Data provided:
•••••

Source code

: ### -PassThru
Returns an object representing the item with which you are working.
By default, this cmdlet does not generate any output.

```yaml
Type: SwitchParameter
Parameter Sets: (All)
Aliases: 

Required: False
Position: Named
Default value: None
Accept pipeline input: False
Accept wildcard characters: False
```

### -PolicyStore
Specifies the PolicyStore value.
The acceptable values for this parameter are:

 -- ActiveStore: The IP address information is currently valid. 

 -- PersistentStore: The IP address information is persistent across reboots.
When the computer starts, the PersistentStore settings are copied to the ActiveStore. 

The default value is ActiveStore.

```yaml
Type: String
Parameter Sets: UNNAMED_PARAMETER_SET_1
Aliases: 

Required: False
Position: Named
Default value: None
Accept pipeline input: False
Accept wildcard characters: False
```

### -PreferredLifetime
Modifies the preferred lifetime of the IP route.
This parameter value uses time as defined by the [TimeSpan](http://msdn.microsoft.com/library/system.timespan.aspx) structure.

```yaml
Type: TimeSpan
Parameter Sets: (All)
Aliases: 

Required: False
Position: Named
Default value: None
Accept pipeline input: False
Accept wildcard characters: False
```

•••••

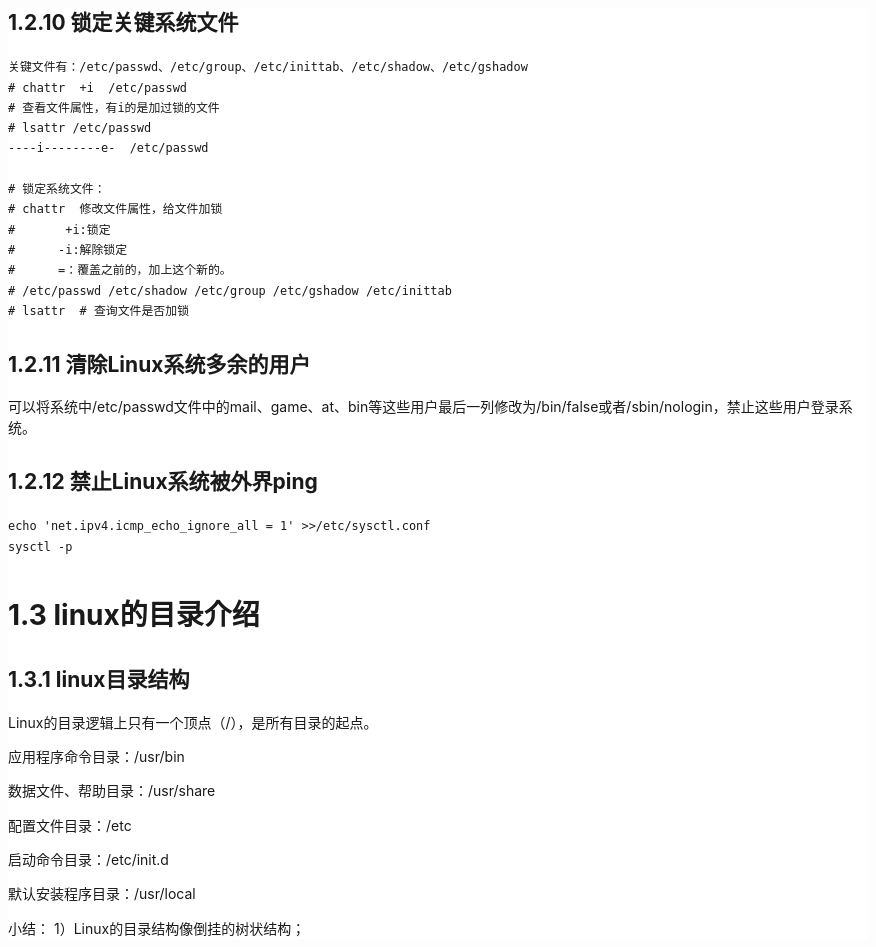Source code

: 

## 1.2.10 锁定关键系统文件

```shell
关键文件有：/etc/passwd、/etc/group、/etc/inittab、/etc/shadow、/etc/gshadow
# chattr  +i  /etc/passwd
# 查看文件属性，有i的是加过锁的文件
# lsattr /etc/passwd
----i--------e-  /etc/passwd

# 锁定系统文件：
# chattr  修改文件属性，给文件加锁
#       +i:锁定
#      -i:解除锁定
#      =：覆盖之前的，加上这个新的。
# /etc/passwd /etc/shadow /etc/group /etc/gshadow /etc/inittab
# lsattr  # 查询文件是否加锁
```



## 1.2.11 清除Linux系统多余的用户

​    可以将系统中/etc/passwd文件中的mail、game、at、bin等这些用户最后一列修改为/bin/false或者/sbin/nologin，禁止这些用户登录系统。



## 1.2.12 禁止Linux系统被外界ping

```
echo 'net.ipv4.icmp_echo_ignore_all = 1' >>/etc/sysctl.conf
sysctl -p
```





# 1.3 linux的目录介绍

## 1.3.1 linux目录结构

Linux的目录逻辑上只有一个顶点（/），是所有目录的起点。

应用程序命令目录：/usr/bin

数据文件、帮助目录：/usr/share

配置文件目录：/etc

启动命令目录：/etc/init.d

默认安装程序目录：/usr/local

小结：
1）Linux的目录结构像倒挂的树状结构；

•••••

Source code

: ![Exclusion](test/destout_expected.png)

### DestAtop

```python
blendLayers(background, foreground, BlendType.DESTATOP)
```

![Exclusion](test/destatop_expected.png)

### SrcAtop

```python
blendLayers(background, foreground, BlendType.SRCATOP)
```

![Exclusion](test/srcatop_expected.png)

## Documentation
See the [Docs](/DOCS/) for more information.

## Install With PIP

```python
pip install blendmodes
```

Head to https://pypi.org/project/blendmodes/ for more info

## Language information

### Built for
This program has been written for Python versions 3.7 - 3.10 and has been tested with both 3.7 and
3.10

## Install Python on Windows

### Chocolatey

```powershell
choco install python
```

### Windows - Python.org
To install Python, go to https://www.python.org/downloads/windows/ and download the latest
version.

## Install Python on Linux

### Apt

•••••

From the records above, tally every line that contains the string "https"; the reply consists of that number alone.

Your solution: 2